Action item » Restate only the tail of the data below, starting at the line that contains "of human carcinoid" and including the last line, word for word.

Data »
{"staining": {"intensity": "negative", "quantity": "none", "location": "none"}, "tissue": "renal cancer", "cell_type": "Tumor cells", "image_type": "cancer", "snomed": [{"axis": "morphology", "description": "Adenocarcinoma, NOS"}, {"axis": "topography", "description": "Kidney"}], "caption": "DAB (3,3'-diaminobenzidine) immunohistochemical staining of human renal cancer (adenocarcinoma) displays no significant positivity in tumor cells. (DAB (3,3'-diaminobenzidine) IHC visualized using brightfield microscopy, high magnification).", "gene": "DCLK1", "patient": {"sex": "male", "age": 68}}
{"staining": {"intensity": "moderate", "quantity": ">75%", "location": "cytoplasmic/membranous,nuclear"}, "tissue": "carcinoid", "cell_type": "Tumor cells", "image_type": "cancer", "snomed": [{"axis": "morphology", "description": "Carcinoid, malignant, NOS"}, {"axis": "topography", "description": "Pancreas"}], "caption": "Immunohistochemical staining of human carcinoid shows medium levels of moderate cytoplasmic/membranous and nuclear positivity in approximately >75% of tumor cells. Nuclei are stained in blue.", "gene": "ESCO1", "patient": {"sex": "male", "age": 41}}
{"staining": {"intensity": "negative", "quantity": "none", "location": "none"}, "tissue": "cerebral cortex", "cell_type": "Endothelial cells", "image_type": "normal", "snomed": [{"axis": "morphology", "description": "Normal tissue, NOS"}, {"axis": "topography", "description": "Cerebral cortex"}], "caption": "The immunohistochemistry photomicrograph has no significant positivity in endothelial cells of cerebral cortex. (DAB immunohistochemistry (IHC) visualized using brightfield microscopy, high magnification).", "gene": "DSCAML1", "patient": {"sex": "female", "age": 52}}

Your solution »
{"staining": {"intensity": "moderate", "quantity": ">75%", "location": "cytoplasmic/membranous,nuclear"}, "tissue": "carcinoid", "cell_type": "Tumor cells", "image_type": "cancer", "snomed": [{"axis": "morphology", "description": "Carcinoid, malignant, NOS"}, {"axis": "topography", "description": "Pancreas"}], "caption": "Immunohistochemical staining of human carcinoid shows medium levels of moderate cytoplasmic/membranous and nuclear positivity in approximately >75% of tumor cells. Nuclei are stained in blue.", "gene": "ESCO1", "patient": {"sex": "male", "age": 41}}
{"staining": {"intensity": "negative", "quantity": "none", "location": "none"}, "tissue": "cerebral cortex", "cell_type": "Endothelial cells", "image_type": "normal", "snomed": [{"axis": "morphology", "description": "Normal tissue, NOS"}, {"axis": "topography", "description": "Cerebral cortex"}], "caption": "The immunohistochemistry photomicrograph has no significant positivity in endothelial cells of cerebral cortex. (DAB immunohistochemistry (IHC) visualized using brightfield microscopy, high magnification).", "gene": "DSCAML1", "patient": {"sex": "female", "age": 52}}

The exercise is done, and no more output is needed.